In Sorge um ihren Bruder wirkt Helena für einen Moment so zerbrechlich wie ein Gefäß aus dünnem Glas und es scheint, als wäre alle Stärke aus ihr gewichen, doch schon im nächsten Augenblick scherzt sie wieder und in ihren Augen liegt ein faszinierendes Glühen. Obwohl sie erzählt hat, dass die beiden lange Zeit voneinander getrennt waren, so kommt es Vic doch vor, dass die Geschwister ein ziemlich inniges Verhältnis zueinander haben. Er überlegt, ob sich Amatia wohl auch so sorgen würde, wenn sie wüsste, wie Sev und er manchmal im Circus Macimus um die Kurven brettern, aber irgendwie ist das nicht vergleichbar. Nichteinmal Vio würde so an der Bahn stehen. "Das mit der Kaiserin wird wohl eher nichts mehr, auch wenn du nicht die erste Iulia in der Loge wärst und dich sicherlich auch recht gut darin machen würdest. Aber wer weiß, wohin dein Weg in Rom dich führen wird, wenn er gut gelaunt ist, dann läd der Augustus manchmal Gäste zu sich ein. Senatoren, Konsule, Staatsmänner, du musst nur den richtigen Mann heiraten, der bringt dich überall hin."

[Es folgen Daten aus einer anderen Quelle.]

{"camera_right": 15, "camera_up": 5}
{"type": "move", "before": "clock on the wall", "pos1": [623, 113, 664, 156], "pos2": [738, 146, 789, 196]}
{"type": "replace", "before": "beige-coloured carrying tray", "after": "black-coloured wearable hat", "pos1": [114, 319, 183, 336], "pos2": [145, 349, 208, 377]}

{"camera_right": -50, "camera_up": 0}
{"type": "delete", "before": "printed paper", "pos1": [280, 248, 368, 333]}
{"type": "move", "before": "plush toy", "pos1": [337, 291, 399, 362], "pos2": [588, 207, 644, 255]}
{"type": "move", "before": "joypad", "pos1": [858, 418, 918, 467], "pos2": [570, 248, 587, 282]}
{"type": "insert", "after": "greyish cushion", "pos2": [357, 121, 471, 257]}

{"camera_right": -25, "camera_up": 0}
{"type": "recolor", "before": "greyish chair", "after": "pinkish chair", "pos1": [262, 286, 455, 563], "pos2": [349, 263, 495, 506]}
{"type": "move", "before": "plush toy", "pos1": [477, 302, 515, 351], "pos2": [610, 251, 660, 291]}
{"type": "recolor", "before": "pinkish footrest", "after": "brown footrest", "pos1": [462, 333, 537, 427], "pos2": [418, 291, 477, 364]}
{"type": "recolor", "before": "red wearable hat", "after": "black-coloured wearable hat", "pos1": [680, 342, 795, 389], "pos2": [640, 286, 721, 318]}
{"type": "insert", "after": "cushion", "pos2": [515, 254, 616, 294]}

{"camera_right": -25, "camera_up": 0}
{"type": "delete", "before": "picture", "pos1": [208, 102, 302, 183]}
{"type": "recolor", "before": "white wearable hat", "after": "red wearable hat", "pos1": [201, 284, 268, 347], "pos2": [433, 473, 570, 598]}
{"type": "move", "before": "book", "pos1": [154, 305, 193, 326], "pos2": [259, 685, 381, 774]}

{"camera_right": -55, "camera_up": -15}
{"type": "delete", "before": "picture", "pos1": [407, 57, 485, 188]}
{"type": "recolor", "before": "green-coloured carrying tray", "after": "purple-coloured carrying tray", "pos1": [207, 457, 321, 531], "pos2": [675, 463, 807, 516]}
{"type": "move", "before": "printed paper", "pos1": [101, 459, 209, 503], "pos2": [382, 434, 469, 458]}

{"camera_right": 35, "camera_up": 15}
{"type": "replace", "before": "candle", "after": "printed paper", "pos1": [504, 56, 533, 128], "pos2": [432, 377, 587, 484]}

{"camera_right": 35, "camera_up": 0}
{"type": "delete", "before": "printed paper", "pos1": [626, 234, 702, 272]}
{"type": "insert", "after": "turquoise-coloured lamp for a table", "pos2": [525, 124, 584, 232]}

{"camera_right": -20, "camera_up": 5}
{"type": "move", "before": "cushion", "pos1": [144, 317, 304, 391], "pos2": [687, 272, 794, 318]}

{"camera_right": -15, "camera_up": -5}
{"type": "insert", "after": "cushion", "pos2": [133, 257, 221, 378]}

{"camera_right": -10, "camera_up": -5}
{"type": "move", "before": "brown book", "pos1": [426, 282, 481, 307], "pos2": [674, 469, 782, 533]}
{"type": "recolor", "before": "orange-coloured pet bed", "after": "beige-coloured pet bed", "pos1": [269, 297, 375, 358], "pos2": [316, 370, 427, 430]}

Auf der Zielgeraden fegen die beiden Gespanne heran und Victor schaut mit Argusaugen auf die Bahn hinab. Dareios liegt eine Pferdelänge vorn, kann sich jedoch nicht vor Hermes und Constanius setzen, da diese auf der Innenbahn fahren und ihn je näher sie der Kurve kommen nach außen drängen. Kurz sieht es so aus, als würde Hermes winken und Victor ist sich ziemlich sicher, dass es nicht nur so aussieht. "Heeermeeees! Mach keine Faxen, geh in die Kurve! Die Zügel enger halten und verlager verdammt noch mal dein Gewicht mehr nach Innen!" Der Wagen rauscht um die Kurve und wird von Dareios Gespann wieder etwas nach Innen gedrückt. Erst auf der Geraden schafft es Hermes wieder nah an die spina ran. Victor schüttelt den Kopf und grummelt vor sich hin. "Mann, Mann, Mann."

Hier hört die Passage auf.